Höchberg, Bernstein et Schramm y publièrent leur programme opportuniste dans I'article intitulé Rétrospective du mouvement socialiste en Allemagne, où ils attaquaient ouvertement le caractère révolutionnaire du parti et demandaient sa transformation en parti réformiste démocratique et petit bourgeois. Cf. la critique de cet article dans Marx-Engels, Le Parti de classe, III, pp. 134-142.

[6] L'attentat de Véra Zassoulitch contre le commandant de la ville de Pétersbourg, Trépoff, le 2 février 1878 et son acquittement par un tribunal de jurés firent sensation dans toute l'Europe.

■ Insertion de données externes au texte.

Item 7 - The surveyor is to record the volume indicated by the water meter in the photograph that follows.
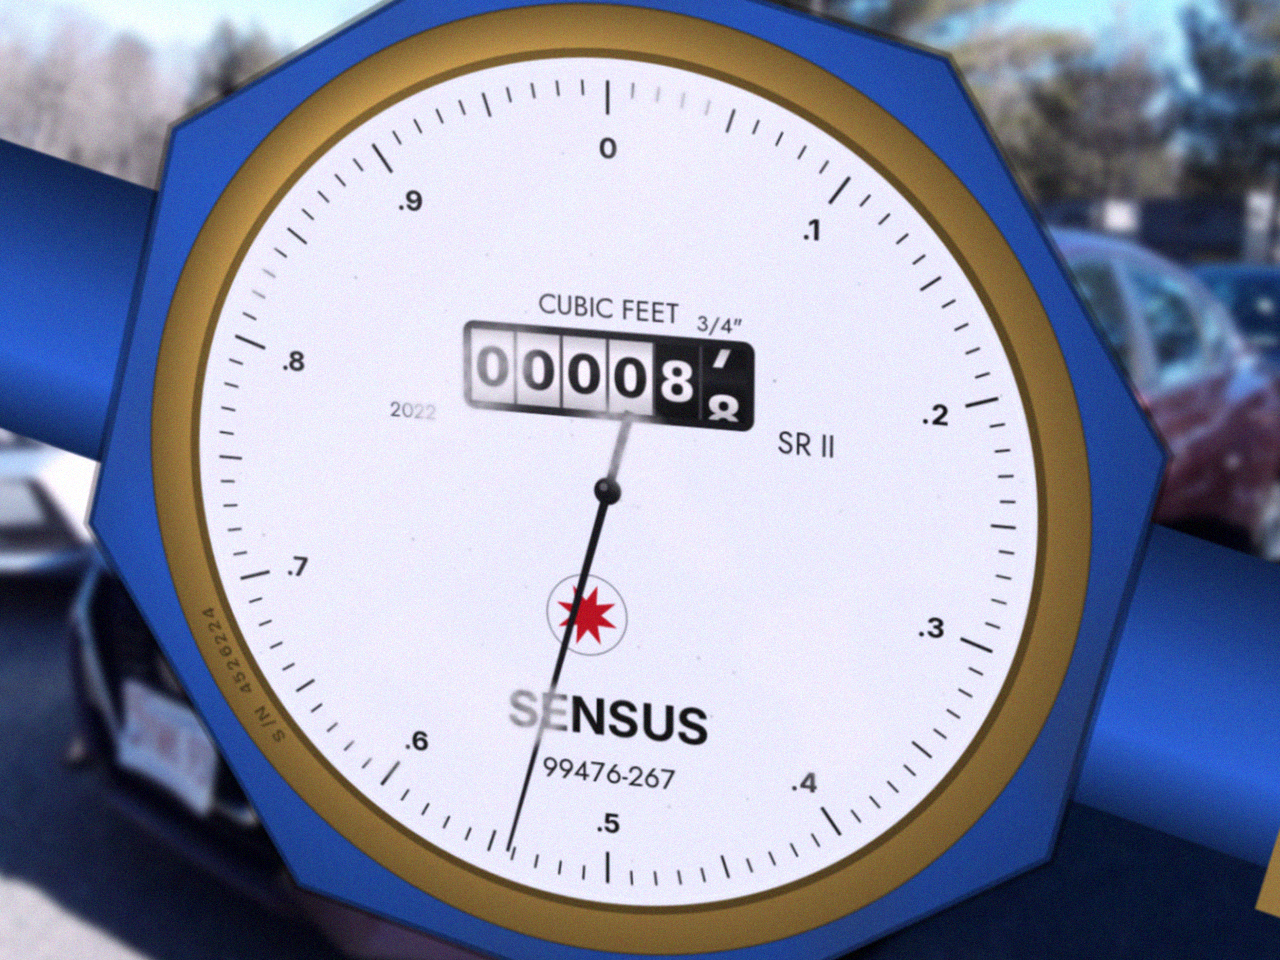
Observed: 87.54 ft³
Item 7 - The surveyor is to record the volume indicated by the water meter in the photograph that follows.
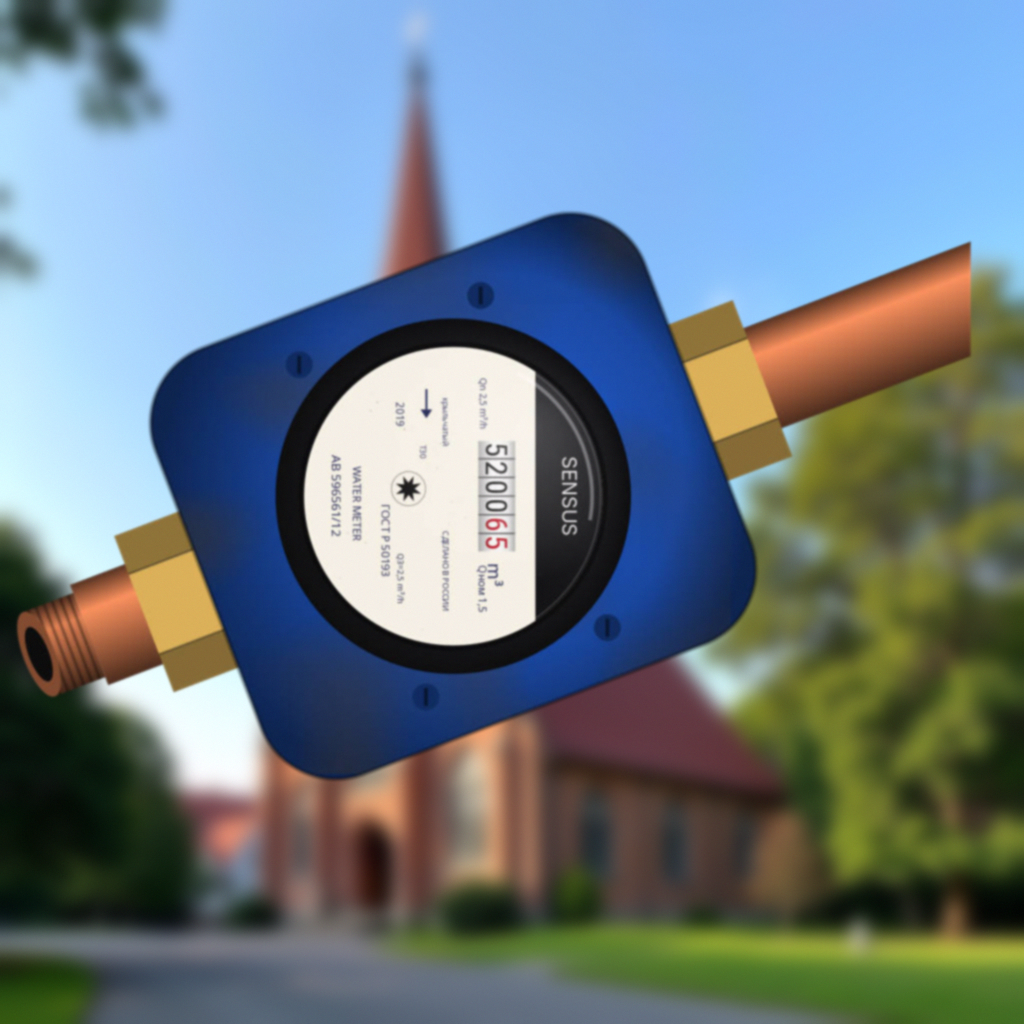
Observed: 5200.65 m³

Le 16 août 1868, Kravchintsky tua d'un coup de poignard le commandant de gendarmerie Mézensoff. Est-il besoin de dire que Marx-Engels n'étaient pas opposés par principe aux attentats individuels (qui sont des actes sociaux de politique, et non privés), comme il ressort par exemple de la citation suivante - « En Russie le meurtre politique est le seul moyen dont disposent des hommes, intelligents, convenables et ayant du caractère pour se défendre contre les agents d'un despotisme inouï » (Engels, lettre à Bignami du 21 mars 1879).

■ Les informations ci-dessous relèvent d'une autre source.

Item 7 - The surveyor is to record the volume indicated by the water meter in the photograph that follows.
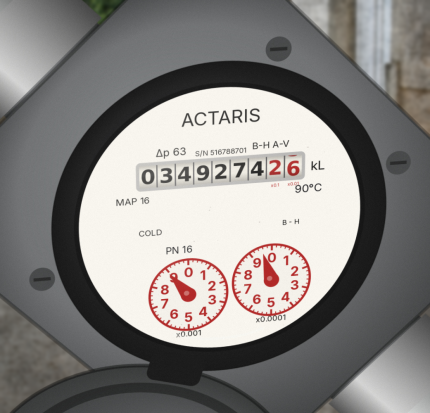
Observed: 349274.2589 kL
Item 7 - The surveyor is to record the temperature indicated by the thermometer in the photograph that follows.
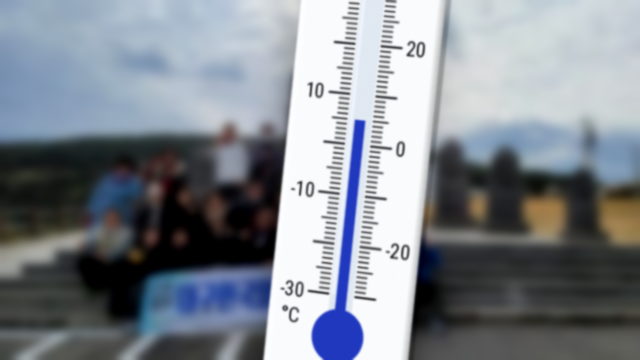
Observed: 5 °C
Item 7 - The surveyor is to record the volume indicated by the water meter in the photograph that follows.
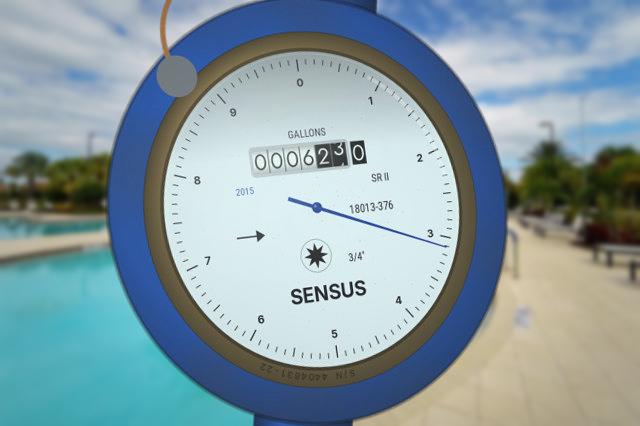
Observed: 6233.1 gal
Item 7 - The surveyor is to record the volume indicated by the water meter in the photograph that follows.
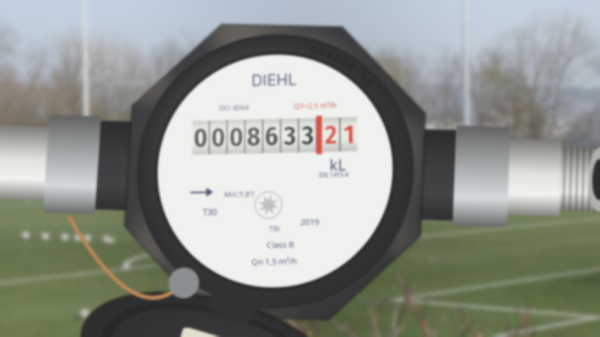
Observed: 8633.21 kL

[7] Lors de la guerre russo-turque de 1877-78, le gouvernement britannique empêcha les troupes russes d'exploiter leur victoire et de faire leur entrée à Constantinople, en menaçant la Russie d'une rupture des relations diplomatiques. Les 7 et 8 février, le parlement anglais vota des crédits de guerre pour l'éventualité d'une entrée en guerre de l'Angleterre aux côtés de la Turquie. Dans ces conditions, le gouvernement tsariste renonça à son but séculaire : occuper Constantinople, cf. Marx-Engels, La Russie; Éd. 10-18, pp. 116-131; à propos de la guerre russo-turque, cf. Marx-Engels, Écrits militaires, Éd. L'Herne, pp. 605-609.

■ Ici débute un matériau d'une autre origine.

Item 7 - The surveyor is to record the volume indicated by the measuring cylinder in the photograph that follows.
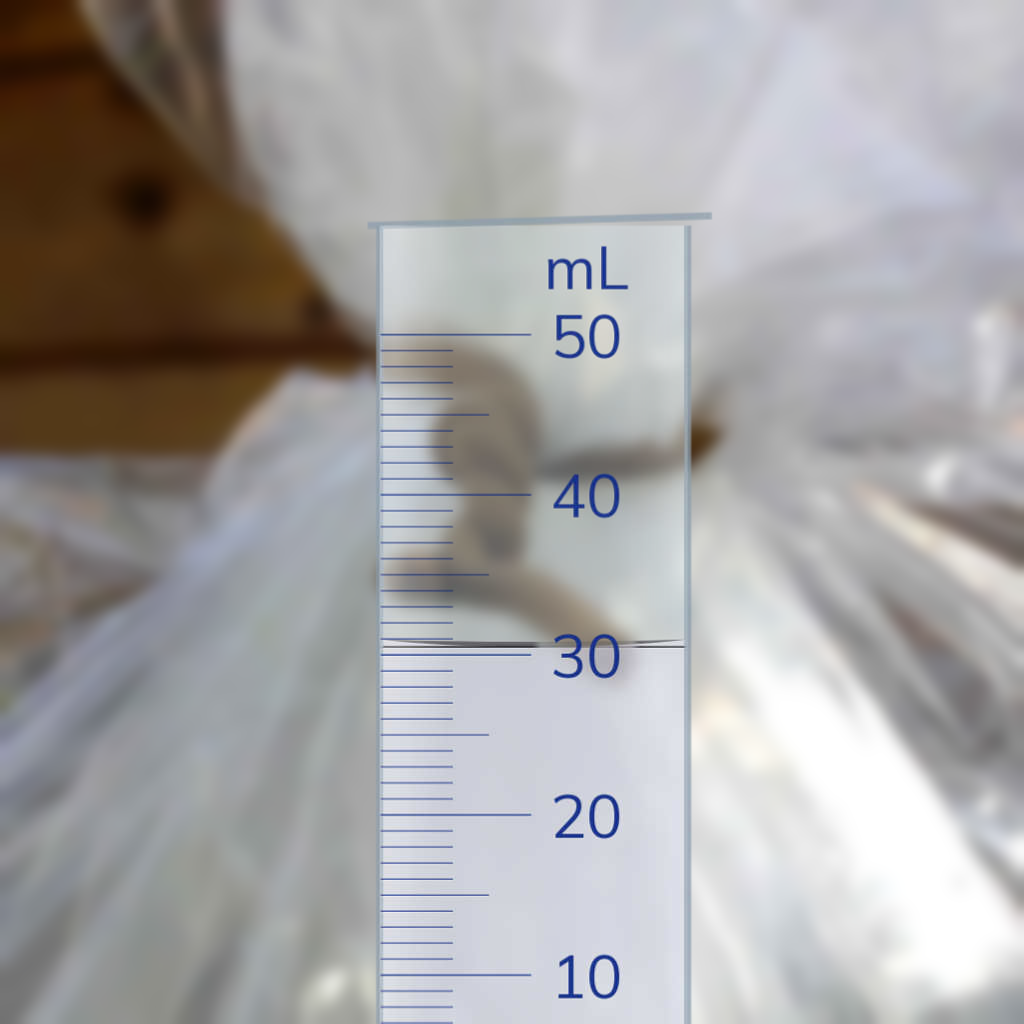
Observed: 30.5 mL
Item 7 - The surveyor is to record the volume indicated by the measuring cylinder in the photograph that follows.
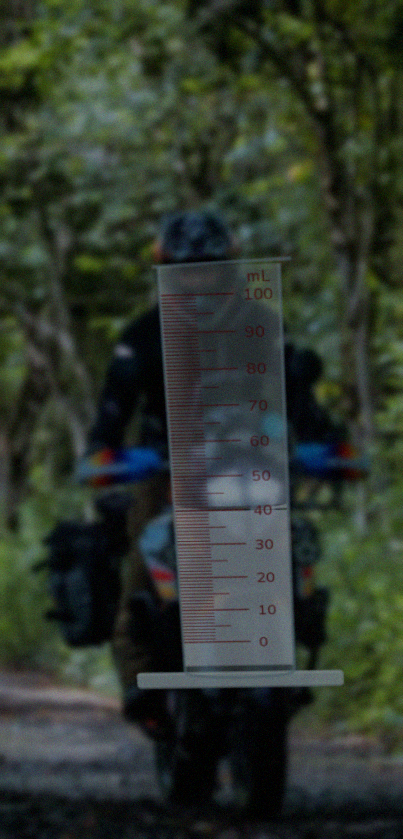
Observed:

[8] Cf. La seconde Adresse du Conseil général sur la Guerre franco - allemande, in Marx-Engels : la Guerre civile en France, . Dès la fin de la guerre franco-prussienne, Marx prévoyait d'après le nouveau rapport de forces qui s'était instauré à la suite de ce conflit, quel serait l'aboutissement final du cycle historique ouvert en 1871 et appelé classiquement la « phase idyllique du développement capitaliste » : « Quiconque n'est pas complètement étourdi par les clameurs du moment et n'a pas intérêt à égarer le peuple allemand comprendra qu'une guerre entre l'Allemagne et la Russie doit naître de la guerre de 1870 aussi fatalement que la guerre de 1870 elle-même est née de la guerre de 1866. Je dis fatalement, sauf le cas peu probable où une révolution éclaterait auparavant en Russie. En dehors de ce cas peu probable, la guerre entre l'Allemagne et la Russie, peut, d'ores et déjà, être considérée comme un fait accompli » (Lettre de Marx au Comité directeur de la social-démocratie allemande de Brunswick, fin août-début septembre 1870). Cette perspective a été sans cesse répétée de 1870 à 1895, date de la mort d'Engels, et, ce seul fait devrait convaincre de mensonge tous ceux qui affirment que Marx-Engels avaient abandonné la « vision catastrophique » de la guerre et de la révolution dans la dernière phase de leur vie.